食物摂取によって達成可能なビタミンK1(フィロキノン)のサプリメント投与(1日当たり200~1,000マイクログラム(mcg)の長期臨床試験では、骨塩密度への効果について入り混じった結果が報告されました (14, 15, 16) 。特に、対象者の中にビタミンDとカルシウムサプリメントも摂取している人々が混在する高齢者においてこれらのレベルでのフィロキノンサプリメント投与に潜在的な健康上の効果があるか否かは全く解明されていません (16)。
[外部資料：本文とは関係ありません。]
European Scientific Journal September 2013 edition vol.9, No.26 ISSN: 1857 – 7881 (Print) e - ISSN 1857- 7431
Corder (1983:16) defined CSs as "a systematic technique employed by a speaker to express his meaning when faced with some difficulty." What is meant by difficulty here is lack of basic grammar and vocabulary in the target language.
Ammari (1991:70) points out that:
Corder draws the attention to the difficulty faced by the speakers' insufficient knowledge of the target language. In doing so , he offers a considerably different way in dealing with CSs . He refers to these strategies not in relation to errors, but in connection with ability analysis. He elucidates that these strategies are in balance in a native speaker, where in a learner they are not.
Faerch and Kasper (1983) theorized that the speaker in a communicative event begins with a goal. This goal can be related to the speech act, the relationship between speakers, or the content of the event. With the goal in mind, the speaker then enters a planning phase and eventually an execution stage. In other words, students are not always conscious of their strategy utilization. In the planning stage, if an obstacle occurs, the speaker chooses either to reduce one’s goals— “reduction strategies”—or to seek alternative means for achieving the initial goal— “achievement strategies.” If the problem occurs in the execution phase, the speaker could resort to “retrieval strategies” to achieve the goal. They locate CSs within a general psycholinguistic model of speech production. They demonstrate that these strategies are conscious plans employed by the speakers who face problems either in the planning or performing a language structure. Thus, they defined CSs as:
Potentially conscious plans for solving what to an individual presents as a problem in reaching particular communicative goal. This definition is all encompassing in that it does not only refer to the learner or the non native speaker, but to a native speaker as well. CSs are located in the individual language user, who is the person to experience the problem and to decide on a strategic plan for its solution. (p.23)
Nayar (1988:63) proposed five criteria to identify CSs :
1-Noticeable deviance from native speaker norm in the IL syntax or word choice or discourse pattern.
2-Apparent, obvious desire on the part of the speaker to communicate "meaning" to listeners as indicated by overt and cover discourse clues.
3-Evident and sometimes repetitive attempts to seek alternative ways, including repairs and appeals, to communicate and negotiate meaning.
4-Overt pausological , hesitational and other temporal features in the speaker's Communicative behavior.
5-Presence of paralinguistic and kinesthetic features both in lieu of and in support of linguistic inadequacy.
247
従って、成人におけるビタミンK栄養状態と骨健康間の関係の最終的な証拠は継続して探求する必要があり、ビタミンDとカルシウムを伴う潜在的な相乗効果は、評価される必要があります。骨中のビタミンK依存タンパク質とビタミンKが、骨健康と骨粗しょう症骨折に影響するメカニズムの生理的機能を決定するために、理論的に設計された研究による更なる調査が必要とされています(17)。
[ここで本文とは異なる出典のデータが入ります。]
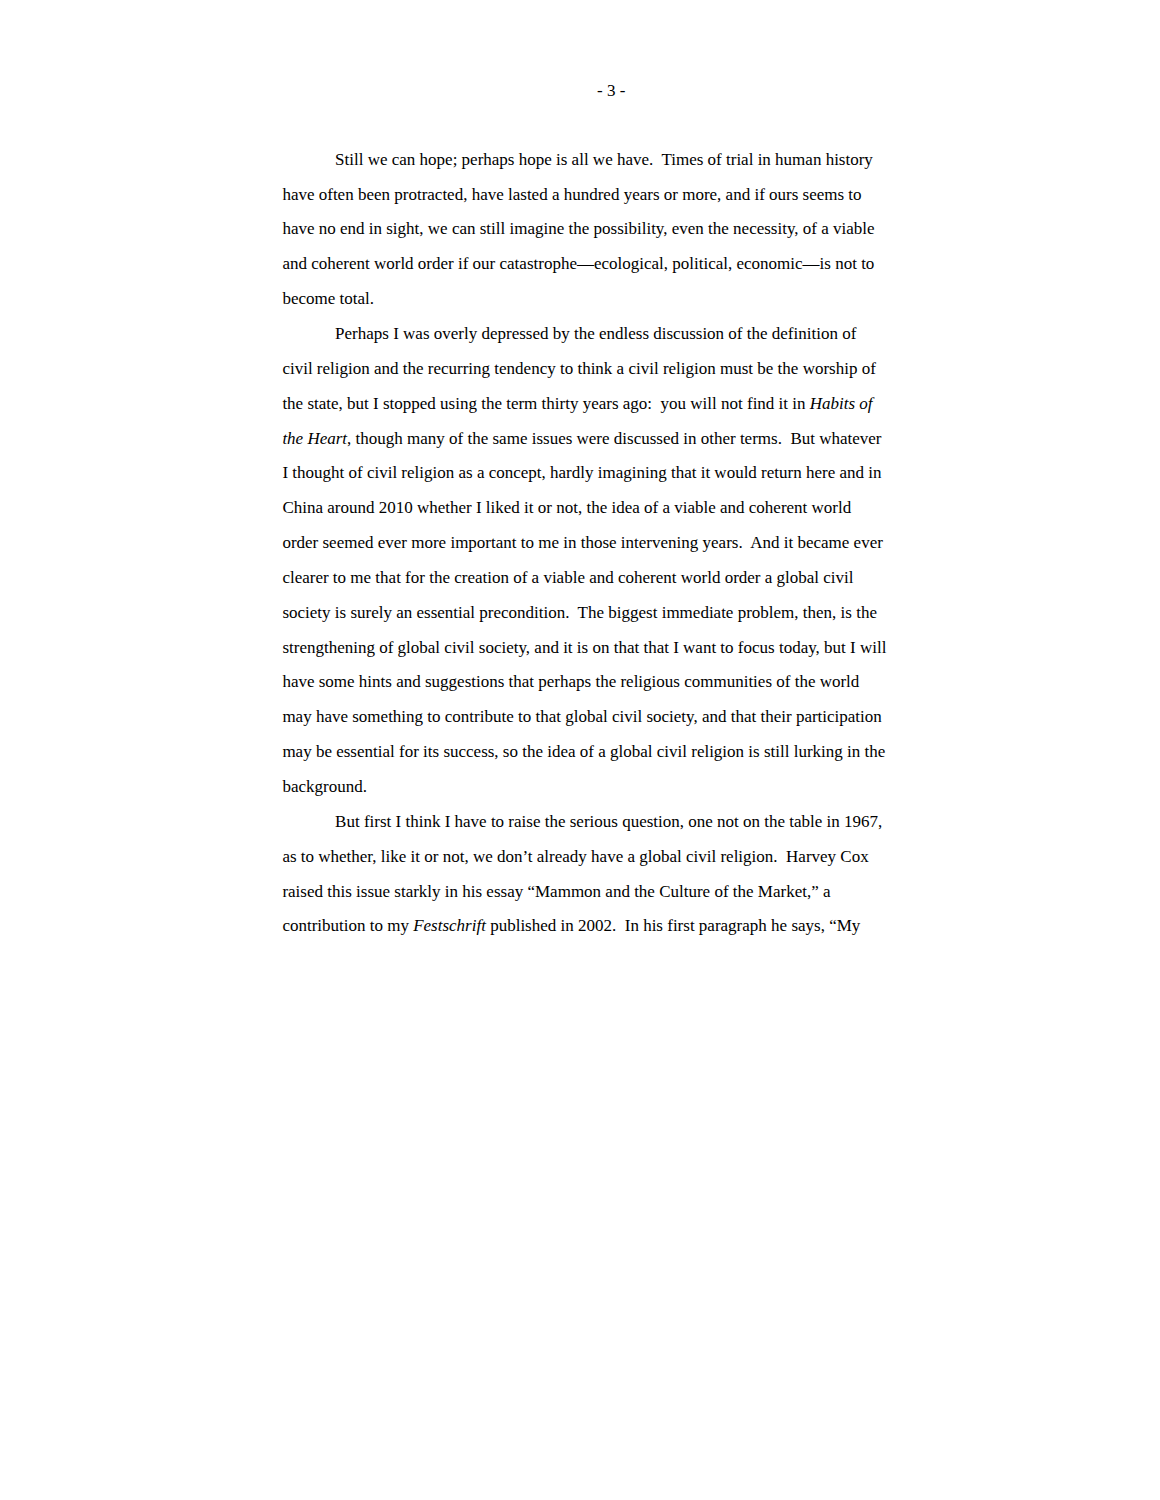- 3 -
Still we can hope; perhaps hope is all we have. Times of trial in human history have often been protracted, have lasted a hundred years or more, and if ours seems to have no end in sight, we can still imagine the possibility, even the necessity, of a viable and coherent world order if our catastrophe—ecological, political, economic—is not to become total.
Perhaps I was overly depressed by the endless discussion of the definition of civil religion and the recurring tendency to think a civil religion must be the worship of the state, but I stopped using the term thirty years ago: you will not find it in Habits of the Heart, though many of the same issues were discussed in other terms. But whatever I thought of civil religion as a concept, hardly imagining that it would return here and in China around 2010 whether I liked it or not, the idea of a viable and coherent world order seemed ever more important to me in those intervening years. And it became ever clearer to me that for the creation of a viable and coherent world order a global civil society is surely an essential precondition. The biggest immediate problem, then, is the strengthening of global civil society, and it is on that that I want to focus today, but I will have some hints and suggestions that perhaps the religious communities of the world may have something to contribute to that global civil society, and that their participation may be essential for its success, so the idea of a global civil religion is still lurking in the background.
But first I think I have to raise the serious question, one not on the table in 1967, as to whether, like it or not, we don’t already have a global civil religion. Harvey Cox raised this issue starkly in his essay “Mammon and the Culture of the Market,” a contribution to my Festschrift published in 2002. In his first paragraph he says, “My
心血管疾患の顕著な特徴の1つは血管壁内側の「アテローム斑」と呼ばれる脂肪質(脂質)、コレステロールおよび、カルシウムの蓄積です。病状の進行と共に、アテローム斑へのカルシウム(「石灰化」)の合体が起こり、その結果影響をうけた血管の弾性低下と心不全あるいは、脳梗塞の通常の原因となる血栓形成のリスク増加を招きます。
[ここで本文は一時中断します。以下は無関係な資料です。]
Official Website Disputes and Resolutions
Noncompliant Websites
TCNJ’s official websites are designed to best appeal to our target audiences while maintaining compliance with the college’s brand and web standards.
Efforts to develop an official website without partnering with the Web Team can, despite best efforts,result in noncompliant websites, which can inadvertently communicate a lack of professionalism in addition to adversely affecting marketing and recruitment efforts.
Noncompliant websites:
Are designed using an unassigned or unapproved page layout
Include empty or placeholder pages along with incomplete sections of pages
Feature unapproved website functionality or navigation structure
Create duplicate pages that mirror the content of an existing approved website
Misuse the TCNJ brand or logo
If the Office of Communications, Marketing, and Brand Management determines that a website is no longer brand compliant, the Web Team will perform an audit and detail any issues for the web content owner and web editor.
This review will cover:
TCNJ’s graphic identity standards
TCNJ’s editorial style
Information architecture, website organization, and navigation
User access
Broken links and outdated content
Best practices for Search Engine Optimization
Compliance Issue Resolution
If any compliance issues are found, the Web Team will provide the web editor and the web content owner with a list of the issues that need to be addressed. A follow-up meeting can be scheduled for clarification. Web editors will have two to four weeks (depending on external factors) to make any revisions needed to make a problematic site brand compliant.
年齢60~79才の閉経後の女性を対象とした地域住民ベースの研究では、大動脈の石灰化のある60~69才の女性が大動脈の石灰化のない女性に比較してビタミンK摂取量が少ないことを確認できましたが、この結果はより高齢の女性については当てはまりませんでした(18)。
807人の39~45才の男女を対象とした1件のプロスペクティブ・コホート研究では、食物ビタミンK摂取と心臓(「冠状動脈」)動脈石灰化との相互関係を確認するには至りませんでした(19)。更に、年齢49~70才の1,689人を対象とした女性の断面調査では、ビタミンK1摂取と胸動脈の石灰化との関連性はありませんでした(20)。
血管壁のミネラリゼーション(石灰化)を抑制しながら、ビタミンKが骨のミネラリゼーションを促進するというメカニズムは完全に解明されているわけではなく(21, 22, 23) 、更に調査が必要です。
特に、母乳で育てられている乳児はビタミンKの胎盤通過量が乏しくかつ、母乳には低レベルのビタミンKしか含まれていないことから、低ビタミンK状態にあります。乳児にあっては、肝臓の生育が未熟なため血漿凝固因子の濃度が低いのが通常です(24)。
新生児は、出生した最初の週に頭蓋骨内(「頭蓋内出血」)で致命的な出血を生じる恐れのあるビタミンK欠乏症のリスクにさらされています。新生児における出血性疾患は、乳児の病的状態と死亡率の重要な世界的原因です。
従って、多くの国々では、ビタミンKは欠乏症予防のため定期的に新生児に投与されています。